# [TRY IT]
Leave out the pictures and retype, exactly, the lines below from the line with "thumb mcp: (182, 172)" up to and including the line with "middle tip: (51, 238)", nothing more.

= Beginning of Section =

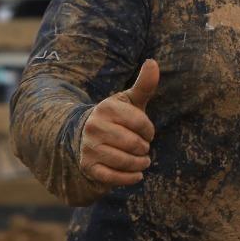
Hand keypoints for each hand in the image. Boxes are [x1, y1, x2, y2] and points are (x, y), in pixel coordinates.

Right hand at [77, 59, 158, 191]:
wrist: (86, 137)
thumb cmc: (117, 118)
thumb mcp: (129, 101)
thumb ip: (144, 84)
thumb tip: (153, 62)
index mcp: (107, 108)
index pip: (141, 123)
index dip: (149, 130)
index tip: (147, 132)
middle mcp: (95, 126)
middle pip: (134, 144)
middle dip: (144, 148)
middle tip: (143, 148)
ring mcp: (89, 147)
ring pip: (125, 161)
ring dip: (140, 164)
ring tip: (142, 161)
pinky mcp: (88, 167)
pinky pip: (114, 177)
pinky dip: (130, 178)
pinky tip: (136, 175)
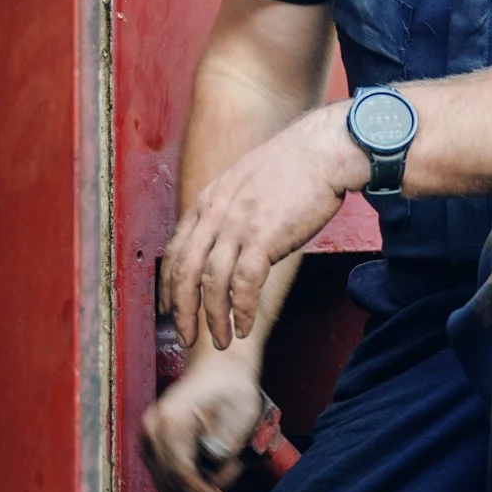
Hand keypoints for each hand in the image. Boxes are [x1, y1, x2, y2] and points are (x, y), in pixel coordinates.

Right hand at [141, 355, 263, 491]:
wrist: (218, 367)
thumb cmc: (233, 387)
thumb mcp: (241, 414)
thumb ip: (227, 442)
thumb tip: (213, 460)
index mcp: (172, 421)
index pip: (181, 472)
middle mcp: (153, 428)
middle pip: (171, 481)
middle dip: (202, 488)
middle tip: (233, 471)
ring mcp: (148, 433)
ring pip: (166, 480)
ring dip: (194, 483)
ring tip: (225, 463)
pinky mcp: (151, 439)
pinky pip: (164, 470)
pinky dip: (185, 475)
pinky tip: (209, 461)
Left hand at [162, 106, 361, 350]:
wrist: (323, 151)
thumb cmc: (295, 165)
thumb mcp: (246, 181)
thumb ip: (230, 208)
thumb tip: (229, 237)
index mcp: (208, 200)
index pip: (174, 250)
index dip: (169, 284)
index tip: (170, 307)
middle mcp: (215, 213)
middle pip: (184, 271)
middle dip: (182, 310)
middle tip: (187, 336)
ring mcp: (237, 225)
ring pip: (211, 283)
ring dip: (213, 319)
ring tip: (221, 340)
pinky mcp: (263, 238)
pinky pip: (244, 285)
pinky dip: (241, 310)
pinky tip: (244, 326)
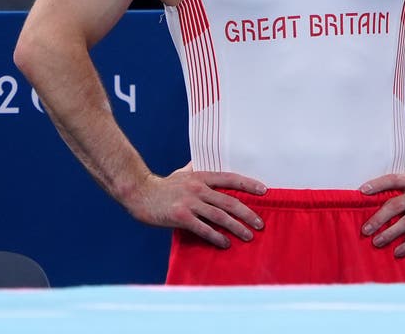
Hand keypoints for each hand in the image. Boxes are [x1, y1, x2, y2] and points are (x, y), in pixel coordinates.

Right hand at [125, 166, 266, 247]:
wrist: (139, 193)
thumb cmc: (162, 185)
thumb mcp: (182, 172)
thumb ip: (195, 168)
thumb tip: (203, 160)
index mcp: (201, 176)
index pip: (230, 179)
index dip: (248, 184)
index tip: (264, 191)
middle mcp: (198, 188)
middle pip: (229, 202)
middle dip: (248, 213)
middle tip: (260, 224)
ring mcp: (190, 203)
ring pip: (219, 216)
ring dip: (236, 227)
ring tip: (248, 236)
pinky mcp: (180, 217)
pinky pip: (203, 229)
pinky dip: (216, 237)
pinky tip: (225, 244)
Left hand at [360, 171, 404, 257]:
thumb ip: (404, 193)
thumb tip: (380, 210)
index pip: (392, 179)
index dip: (377, 184)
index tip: (362, 191)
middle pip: (395, 205)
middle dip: (378, 218)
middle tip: (365, 230)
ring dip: (390, 233)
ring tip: (377, 242)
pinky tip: (398, 251)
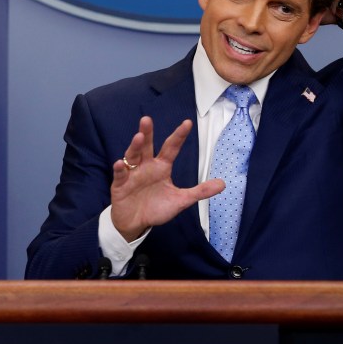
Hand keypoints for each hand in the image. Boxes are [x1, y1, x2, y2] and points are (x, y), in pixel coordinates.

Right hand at [110, 116, 223, 240]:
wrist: (136, 223)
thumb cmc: (156, 208)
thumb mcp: (181, 200)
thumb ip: (200, 191)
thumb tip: (223, 183)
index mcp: (161, 167)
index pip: (171, 148)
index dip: (178, 136)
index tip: (187, 123)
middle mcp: (146, 166)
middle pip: (147, 147)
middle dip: (147, 133)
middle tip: (147, 120)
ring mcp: (132, 174)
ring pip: (133, 156)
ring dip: (135, 146)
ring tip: (138, 137)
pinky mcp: (120, 185)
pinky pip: (120, 175)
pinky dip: (119, 169)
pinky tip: (120, 163)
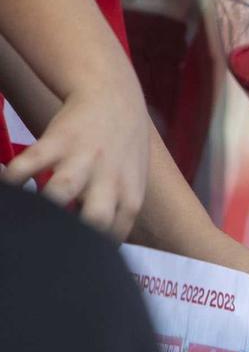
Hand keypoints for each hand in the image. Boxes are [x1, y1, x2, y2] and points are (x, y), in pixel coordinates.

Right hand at [2, 78, 149, 237]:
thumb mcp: (133, 181)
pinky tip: (8, 184)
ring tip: (27, 212)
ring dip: (40, 206)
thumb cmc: (123, 148)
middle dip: (73, 234)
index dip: (92, 250)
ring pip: (59, 191)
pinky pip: (27, 164)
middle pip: (93, 219)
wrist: (114, 97)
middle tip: (51, 238)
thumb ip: (116, 211)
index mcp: (130, 195)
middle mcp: (109, 179)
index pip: (114, 236)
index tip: (73, 254)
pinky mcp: (56, 140)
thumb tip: (95, 244)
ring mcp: (82, 159)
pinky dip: (12, 178)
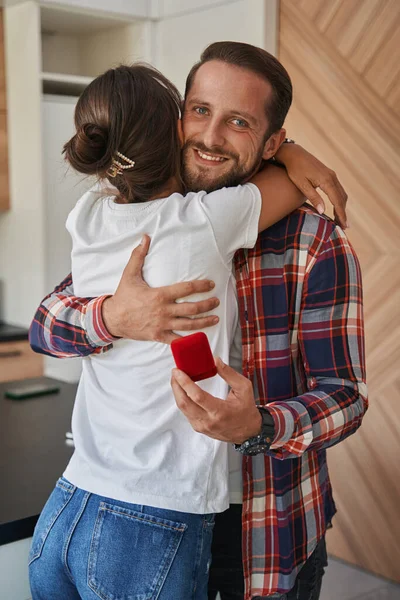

= End of Section =

# [YOUR RESPONSE]
thumb mcp: (182, 172)
thumb ip: (195, 168)
thumb tip: (203, 160)
index mcp: (201, 176)
index pip: (230, 179)
index dip: (248, 184)
index tip: (264, 191)
middle mcp: (198, 188)
middle pip: (229, 202)
middle dip: (248, 213)
middle tip: (260, 224)
ring mcp: (190, 203)
ring pip: (219, 216)
ring dip: (236, 227)
ring tip: (248, 236)
pinky mcp: (180, 217)
pinky pip: (203, 229)
pinky dip: (216, 237)
pinky tip: (225, 244)
Left hand at [360, 171, 404, 257]:
thumb ip: (404, 193)
thumb tip: (380, 210)
index pip: (392, 179)
index dip: (377, 184)
index tip: (362, 191)
middle pip: (395, 205)
middle dip: (378, 218)
middle tip: (365, 230)
ring dip: (390, 233)
ring tip: (377, 242)
pinky tip: (398, 251)
Hand keypoints for each hand in the image. Boxes are [x1, y1, x2, y2] and points are (x, y), in pixel coordinates.

Right hand at [110, 116, 223, 240]:
wrist: (136, 223)
thumb cmc: (156, 208)
thumb mcp: (181, 200)
thumb ip: (200, 191)
thumb tip: (223, 183)
index mcp: (161, 167)
index pip: (171, 148)
index dip: (178, 136)
index tip: (187, 123)
middle mcp: (146, 166)
middle pip: (147, 147)
middle dip: (147, 133)
middle tip: (147, 120)
ring mcp: (132, 174)
ring pip: (133, 156)
ring dip: (135, 146)
ring tip: (138, 137)
pinky mcp: (120, 185)
pinky pip: (120, 175)
pinky dip: (119, 169)
pinky tip: (120, 163)
Hand keypoints for each hand in the image. Boxes are [x1, y1, x2, y2] and points are (x, y), in pixel coordinates.

Right hand at [2, 78, 149, 237]:
thumb mcp: (133, 181)
pinky tip: (8, 184)
ring tip: (27, 212)
ring dip: (40, 206)
thumb cmc: (123, 148)
middle dip: (73, 234)
index dip: (92, 250)
ring pip: (59, 191)
pinky pip: (27, 164)
middle pip: (93, 219)
wrist: (114, 97)
middle tip: (51, 238)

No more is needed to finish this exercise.